What to produce
Return exactly the final stretch of the records below, opening with the line that contains "[24,299,49,313] 37. -> [687,144,712,157] 43." and closing with the last line.

Data for this task
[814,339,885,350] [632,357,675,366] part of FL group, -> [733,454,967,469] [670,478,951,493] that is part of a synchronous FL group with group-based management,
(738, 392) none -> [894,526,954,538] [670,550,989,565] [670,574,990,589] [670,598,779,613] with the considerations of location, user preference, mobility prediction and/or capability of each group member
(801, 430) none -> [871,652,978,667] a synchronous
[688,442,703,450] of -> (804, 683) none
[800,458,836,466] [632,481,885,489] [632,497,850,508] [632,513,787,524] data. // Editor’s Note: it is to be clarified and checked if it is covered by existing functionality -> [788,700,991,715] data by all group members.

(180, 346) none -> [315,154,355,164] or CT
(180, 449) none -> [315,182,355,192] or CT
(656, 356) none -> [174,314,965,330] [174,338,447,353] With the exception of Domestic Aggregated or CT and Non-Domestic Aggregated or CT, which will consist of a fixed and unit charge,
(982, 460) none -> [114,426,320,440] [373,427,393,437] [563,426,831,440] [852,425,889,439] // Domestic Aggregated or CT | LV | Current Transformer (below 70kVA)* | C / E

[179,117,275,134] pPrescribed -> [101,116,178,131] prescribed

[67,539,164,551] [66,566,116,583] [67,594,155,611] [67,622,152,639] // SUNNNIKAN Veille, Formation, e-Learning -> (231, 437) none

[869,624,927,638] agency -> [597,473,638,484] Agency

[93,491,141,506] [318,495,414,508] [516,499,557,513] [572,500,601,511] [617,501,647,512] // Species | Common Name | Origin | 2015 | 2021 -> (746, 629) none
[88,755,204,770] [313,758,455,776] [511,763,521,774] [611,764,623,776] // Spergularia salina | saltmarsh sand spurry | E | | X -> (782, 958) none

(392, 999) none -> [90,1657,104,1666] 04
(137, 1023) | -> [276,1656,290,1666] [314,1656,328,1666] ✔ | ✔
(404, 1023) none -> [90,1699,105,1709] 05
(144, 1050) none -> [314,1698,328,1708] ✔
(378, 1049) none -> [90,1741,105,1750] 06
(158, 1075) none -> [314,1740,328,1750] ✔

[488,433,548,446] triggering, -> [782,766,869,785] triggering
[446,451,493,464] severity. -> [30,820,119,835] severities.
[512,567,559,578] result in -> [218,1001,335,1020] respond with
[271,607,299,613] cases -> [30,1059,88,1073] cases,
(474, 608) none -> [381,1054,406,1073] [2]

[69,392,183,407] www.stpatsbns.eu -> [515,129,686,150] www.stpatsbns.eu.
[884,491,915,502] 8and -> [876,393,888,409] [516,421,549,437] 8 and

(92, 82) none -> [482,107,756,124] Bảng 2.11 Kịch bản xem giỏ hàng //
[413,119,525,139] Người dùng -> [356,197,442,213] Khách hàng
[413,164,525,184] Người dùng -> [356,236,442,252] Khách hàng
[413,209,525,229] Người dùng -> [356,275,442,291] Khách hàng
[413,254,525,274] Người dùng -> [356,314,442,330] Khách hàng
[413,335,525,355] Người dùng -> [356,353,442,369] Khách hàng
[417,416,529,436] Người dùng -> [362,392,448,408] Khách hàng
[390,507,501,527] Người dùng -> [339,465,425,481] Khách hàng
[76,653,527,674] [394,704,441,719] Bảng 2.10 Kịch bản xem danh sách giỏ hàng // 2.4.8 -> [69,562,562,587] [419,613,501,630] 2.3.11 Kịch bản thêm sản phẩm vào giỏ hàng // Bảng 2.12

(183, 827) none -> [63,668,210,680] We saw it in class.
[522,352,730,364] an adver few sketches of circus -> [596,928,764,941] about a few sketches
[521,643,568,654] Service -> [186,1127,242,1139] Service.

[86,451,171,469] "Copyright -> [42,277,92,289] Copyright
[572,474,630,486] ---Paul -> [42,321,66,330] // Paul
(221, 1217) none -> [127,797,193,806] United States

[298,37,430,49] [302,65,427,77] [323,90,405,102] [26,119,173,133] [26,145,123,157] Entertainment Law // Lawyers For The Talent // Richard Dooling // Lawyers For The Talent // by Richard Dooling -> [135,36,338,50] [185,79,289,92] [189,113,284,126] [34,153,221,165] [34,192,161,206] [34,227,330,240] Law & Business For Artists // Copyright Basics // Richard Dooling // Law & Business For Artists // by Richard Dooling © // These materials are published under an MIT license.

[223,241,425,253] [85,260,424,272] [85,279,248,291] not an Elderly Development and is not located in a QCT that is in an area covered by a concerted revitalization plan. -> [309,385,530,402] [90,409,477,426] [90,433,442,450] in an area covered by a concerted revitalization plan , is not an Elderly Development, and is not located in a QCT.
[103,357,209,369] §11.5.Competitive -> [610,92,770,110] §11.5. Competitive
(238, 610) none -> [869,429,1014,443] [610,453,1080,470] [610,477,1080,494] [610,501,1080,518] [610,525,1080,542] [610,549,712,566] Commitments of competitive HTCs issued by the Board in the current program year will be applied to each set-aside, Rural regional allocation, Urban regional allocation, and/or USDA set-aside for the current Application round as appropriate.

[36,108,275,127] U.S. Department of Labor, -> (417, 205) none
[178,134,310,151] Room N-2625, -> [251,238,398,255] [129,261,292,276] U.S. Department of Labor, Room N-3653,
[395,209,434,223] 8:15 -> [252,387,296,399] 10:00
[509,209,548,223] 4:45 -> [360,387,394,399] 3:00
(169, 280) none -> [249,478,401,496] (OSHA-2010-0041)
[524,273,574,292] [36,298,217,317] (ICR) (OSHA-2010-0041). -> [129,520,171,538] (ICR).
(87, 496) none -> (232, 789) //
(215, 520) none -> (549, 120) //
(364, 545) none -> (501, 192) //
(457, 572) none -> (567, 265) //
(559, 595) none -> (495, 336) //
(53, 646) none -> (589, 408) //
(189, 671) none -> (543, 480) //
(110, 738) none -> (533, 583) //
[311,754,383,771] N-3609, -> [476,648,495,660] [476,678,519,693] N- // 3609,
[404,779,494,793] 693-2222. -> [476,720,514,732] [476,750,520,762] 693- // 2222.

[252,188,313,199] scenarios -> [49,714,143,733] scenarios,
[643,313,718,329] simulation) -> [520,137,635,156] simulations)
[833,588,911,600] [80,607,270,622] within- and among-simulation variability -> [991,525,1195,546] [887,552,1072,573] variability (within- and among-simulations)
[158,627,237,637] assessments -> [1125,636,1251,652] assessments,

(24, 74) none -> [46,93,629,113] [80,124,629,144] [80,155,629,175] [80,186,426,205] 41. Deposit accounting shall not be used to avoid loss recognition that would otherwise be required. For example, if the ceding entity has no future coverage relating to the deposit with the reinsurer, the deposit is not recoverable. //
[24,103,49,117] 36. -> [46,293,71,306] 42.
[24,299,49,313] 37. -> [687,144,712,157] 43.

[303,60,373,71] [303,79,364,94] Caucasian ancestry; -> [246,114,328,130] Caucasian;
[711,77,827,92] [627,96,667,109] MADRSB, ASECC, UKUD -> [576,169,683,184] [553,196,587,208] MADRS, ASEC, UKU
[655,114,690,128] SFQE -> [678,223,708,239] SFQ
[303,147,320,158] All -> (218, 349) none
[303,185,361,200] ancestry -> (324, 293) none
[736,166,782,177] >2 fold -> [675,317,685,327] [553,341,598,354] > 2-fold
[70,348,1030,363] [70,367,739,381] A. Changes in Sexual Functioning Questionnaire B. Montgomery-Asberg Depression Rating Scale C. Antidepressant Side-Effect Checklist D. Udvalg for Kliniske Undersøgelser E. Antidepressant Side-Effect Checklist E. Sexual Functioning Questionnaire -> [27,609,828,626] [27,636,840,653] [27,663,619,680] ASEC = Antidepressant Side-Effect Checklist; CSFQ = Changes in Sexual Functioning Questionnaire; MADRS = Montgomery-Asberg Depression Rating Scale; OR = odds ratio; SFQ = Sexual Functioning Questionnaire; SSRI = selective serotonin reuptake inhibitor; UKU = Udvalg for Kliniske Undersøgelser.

Exercise result
[24,299,49,313] 37. -> [687,144,712,157] 43.

[303,60,373,71] [303,79,364,94] Caucasian ancestry; -> [246,114,328,130] Caucasian;
[711,77,827,92] [627,96,667,109] MADRSB, ASECC, UKUD -> [576,169,683,184] [553,196,587,208] MADRS, ASEC, UKU
[655,114,690,128] SFQE -> [678,223,708,239] SFQ
[303,147,320,158] All -> (218, 349) none
[303,185,361,200] ancestry -> (324, 293) none
[736,166,782,177] >2 fold -> [675,317,685,327] [553,341,598,354] > 2-fold
[70,348,1030,363] [70,367,739,381] A. Changes in Sexual Functioning Questionnaire B. Montgomery-Asberg Depression Rating Scale C. Antidepressant Side-Effect Checklist D. Udvalg for Kliniske Undersøgelser E. Antidepressant Side-Effect Checklist E. Sexual Functioning Questionnaire -> [27,609,828,626] [27,636,840,653] [27,663,619,680] ASEC = Antidepressant Side-Effect Checklist; CSFQ = Changes in Sexual Functioning Questionnaire; MADRS = Montgomery-Asberg Depression Rating Scale; OR = odds ratio; SFQ = Sexual Functioning Questionnaire; SSRI = selective serotonin reuptake inhibitor; UKU = Udvalg for Kliniske Undersøgelser.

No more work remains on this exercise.